[What is being asked]
What's needed is the listing below, repeated word for word with no pictures.

[Records for this exercise]
********

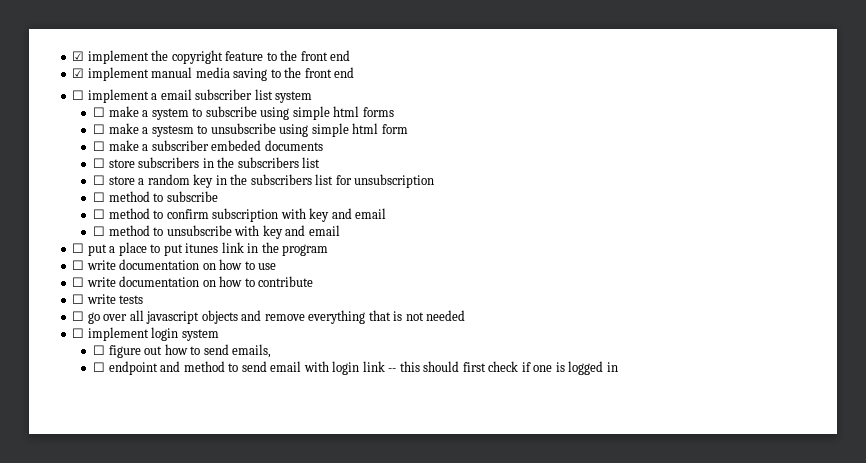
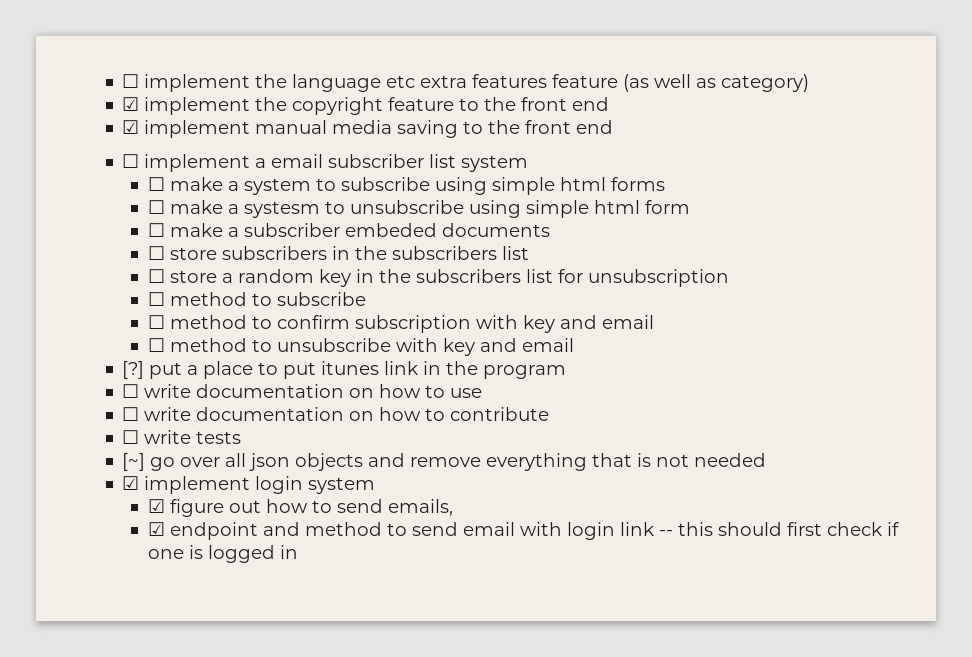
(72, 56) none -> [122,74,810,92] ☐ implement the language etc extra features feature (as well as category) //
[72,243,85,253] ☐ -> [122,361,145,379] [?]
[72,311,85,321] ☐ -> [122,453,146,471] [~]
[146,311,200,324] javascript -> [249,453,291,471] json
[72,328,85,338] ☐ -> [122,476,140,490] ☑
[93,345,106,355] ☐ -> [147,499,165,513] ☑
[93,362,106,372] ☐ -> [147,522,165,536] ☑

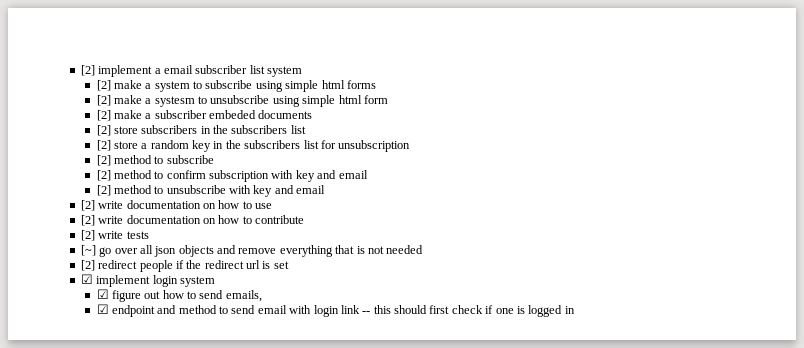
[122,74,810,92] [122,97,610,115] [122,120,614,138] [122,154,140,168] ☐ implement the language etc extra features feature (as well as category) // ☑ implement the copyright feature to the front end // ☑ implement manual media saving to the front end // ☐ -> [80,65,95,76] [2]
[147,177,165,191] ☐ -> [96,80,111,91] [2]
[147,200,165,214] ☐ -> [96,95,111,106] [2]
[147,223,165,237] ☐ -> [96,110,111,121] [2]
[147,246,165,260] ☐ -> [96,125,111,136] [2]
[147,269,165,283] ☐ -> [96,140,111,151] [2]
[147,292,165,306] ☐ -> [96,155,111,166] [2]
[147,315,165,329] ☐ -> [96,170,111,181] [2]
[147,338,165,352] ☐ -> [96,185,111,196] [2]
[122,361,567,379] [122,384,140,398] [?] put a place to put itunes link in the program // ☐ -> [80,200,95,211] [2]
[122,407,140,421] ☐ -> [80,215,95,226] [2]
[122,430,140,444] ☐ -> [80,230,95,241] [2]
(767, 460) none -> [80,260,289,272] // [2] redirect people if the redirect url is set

********

[Task output]
(72, 56) none -> [122,74,810,92] ☐ implement the language etc extra features feature (as well as category) //
[72,243,85,253] ☐ -> [122,361,145,379] [?]
[72,311,85,321] ☐ -> [122,453,146,471] [~]
[146,311,200,324] javascript -> [249,453,291,471] json
[72,328,85,338] ☐ -> [122,476,140,490] ☑
[93,345,106,355] ☐ -> [147,499,165,513] ☑
[93,362,106,372] ☐ -> [147,522,165,536] ☑

[122,74,810,92] [122,97,610,115] [122,120,614,138] [122,154,140,168] ☐ implement the language etc extra features feature (as well as category) // ☑ implement the copyright feature to the front end // ☑ implement manual media saving to the front end // ☐ -> [80,65,95,76] [2]
[147,177,165,191] ☐ -> [96,80,111,91] [2]
[147,200,165,214] ☐ -> [96,95,111,106] [2]
[147,223,165,237] ☐ -> [96,110,111,121] [2]
[147,246,165,260] ☐ -> [96,125,111,136] [2]
[147,269,165,283] ☐ -> [96,140,111,151] [2]
[147,292,165,306] ☐ -> [96,155,111,166] [2]
[147,315,165,329] ☐ -> [96,170,111,181] [2]
[147,338,165,352] ☐ -> [96,185,111,196] [2]
[122,361,567,379] [122,384,140,398] [?] put a place to put itunes link in the program // ☐ -> [80,200,95,211] [2]
[122,407,140,421] ☐ -> [80,215,95,226] [2]
[122,430,140,444] ☐ -> [80,230,95,241] [2]
(767, 460) none -> [80,260,289,272] // [2] redirect people if the redirect url is set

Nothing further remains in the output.